Keras optimizer that modifies the Adam optimizer to approximate variational inference by perturbing weights following arXiv 1712.07628.
Khan, M. E., Nielsen, D., Tangkaratt, V., Lin, W., Gal, Y.,
& Srivastava, A. (2018). Fast and scalable bayesian deep
learning by weight-perturbation in adam.
arXiv preprint arXiv:1806.04854.
- This optimizer supports Keras 2.3.1 since the Tensorflow 2.0 version of Adam separates gradients by sparsity, and this algorithm does not support sparse gradients according to the authors' Pytorch implementation. Here is one person's workaround to that issue.

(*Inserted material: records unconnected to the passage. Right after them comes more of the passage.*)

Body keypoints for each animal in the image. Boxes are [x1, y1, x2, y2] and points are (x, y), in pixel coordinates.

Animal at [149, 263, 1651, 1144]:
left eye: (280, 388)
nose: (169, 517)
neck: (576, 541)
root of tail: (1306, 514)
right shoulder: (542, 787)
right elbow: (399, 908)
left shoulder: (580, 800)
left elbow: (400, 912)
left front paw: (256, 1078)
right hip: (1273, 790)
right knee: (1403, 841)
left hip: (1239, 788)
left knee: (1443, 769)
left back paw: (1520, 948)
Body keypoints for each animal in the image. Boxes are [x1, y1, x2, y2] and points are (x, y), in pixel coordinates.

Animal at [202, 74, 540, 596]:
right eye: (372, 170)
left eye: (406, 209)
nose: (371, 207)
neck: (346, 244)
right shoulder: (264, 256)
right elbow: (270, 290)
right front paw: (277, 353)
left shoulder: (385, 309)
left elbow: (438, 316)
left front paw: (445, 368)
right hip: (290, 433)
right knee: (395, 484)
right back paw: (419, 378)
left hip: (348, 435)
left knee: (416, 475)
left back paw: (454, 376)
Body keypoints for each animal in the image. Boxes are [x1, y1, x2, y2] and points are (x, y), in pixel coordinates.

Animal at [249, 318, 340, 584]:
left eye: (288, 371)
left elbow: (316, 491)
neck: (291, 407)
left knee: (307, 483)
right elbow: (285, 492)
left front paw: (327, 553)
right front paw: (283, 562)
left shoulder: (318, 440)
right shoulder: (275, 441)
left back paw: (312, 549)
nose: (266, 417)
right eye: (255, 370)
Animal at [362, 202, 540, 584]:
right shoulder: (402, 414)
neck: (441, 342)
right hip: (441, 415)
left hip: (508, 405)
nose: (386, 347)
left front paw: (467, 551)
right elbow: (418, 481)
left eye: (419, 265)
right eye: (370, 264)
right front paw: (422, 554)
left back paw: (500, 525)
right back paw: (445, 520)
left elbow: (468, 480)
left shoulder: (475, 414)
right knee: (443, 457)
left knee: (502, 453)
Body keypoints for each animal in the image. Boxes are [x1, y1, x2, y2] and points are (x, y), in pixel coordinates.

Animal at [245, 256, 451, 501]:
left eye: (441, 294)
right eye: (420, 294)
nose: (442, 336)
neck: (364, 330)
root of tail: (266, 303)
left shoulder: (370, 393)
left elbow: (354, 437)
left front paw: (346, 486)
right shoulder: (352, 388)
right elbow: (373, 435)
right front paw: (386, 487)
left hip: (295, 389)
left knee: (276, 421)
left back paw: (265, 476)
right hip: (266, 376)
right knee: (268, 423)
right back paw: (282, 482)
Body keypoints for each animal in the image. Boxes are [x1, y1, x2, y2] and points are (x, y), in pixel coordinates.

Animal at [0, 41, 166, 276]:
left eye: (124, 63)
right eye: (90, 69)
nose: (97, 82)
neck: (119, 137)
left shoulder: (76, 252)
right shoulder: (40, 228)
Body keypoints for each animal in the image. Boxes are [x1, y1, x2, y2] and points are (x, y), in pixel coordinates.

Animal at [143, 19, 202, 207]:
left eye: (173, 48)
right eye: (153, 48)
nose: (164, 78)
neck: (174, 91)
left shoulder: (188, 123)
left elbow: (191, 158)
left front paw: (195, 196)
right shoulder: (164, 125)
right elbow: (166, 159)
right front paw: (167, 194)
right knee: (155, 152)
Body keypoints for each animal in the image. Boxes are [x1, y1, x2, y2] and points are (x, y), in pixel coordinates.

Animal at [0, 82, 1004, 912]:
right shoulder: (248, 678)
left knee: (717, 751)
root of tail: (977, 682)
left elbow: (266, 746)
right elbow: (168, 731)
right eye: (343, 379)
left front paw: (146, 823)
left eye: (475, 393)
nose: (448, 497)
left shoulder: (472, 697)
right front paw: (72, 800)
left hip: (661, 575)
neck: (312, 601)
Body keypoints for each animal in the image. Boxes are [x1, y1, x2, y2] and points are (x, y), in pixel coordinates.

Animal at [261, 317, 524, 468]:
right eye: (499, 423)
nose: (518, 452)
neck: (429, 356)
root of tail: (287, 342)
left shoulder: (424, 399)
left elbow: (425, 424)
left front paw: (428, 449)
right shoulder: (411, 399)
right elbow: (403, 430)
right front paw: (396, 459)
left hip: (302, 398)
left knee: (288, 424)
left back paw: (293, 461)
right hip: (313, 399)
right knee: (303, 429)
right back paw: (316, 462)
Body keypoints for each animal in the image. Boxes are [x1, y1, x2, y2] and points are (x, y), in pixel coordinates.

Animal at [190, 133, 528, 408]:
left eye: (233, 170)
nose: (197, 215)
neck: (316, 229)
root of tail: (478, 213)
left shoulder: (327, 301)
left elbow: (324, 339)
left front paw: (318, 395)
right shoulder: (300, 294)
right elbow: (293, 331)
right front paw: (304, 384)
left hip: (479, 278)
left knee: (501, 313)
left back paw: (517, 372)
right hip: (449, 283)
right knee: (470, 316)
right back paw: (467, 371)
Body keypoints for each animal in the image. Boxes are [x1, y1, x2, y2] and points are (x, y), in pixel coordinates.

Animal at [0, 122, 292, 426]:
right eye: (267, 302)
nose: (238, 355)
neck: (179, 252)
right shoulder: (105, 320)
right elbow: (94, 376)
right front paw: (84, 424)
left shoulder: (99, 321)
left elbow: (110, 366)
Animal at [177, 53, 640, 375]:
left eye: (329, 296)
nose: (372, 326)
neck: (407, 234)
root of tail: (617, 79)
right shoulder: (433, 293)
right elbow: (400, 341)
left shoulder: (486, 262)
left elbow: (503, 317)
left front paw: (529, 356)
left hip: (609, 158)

- The default prior precision value (Lambda in the paper) results in a completely uninformative prior that will NOT yield viable results by the authors' own admission (appendix K.3). According to the relevant section of the paper, finding the right value of Lambda is beyond the scope of the paper but an example Hyperas script that tunes Vadam simultaneously on learning rate and prior precision is offered here to address this.
- This version of the Vadam algorithm follows slides 11 of 15 from the 2018 ICML presentation slides, which is slightly different from the paper. In this implementation of the version of the algorithm from the slides, only the epsilon fuzz factor is added to parameter updates instead of mean and standard deviations derived from a diagonal multivariate gaussian distribution, though those may be added in the future.
- The Pytorch version of Vadam also includes the ability to provide Monte Carlo sampling to parameter updates, which is not included here. However, the ablation tests in appendix I.2 uses 1 Monte Carlo sample so this simplification may not adversely affect variation too badly. See here for more information on the presentation.
- Unlike the Keras implementation of Adam, both the Pytorch implementation of Adam as well as Vadam perform bias correction. Bias correction is therefore added here as well, but using it resulted in numerical instability and code is left commented out.
- The Adagrad option is removed since it is not in the Pytorch implementation.
Usage (only required parameter is train_set_size, though prior_prec should definitely be tuned):
import numpy as np
X_train = np.random.random((1000, 32))
Y_train = np.random.random((1000, 10))
model = Sequential()
...
model.compile(optimizer=Vadam(train_set_size=1000,
...)
# train_set_size parameter is from X_train
result = model.fit(X_train,
Y_train,
...)
Only works with Tensorflow < 2.0 for the reason described above, and this version only works with Keras < 2.3.1.
This optimizer is suitable for approximating variational inference in a neural network to provide probablistic output that provides upper and lower confidence bounds on prediction.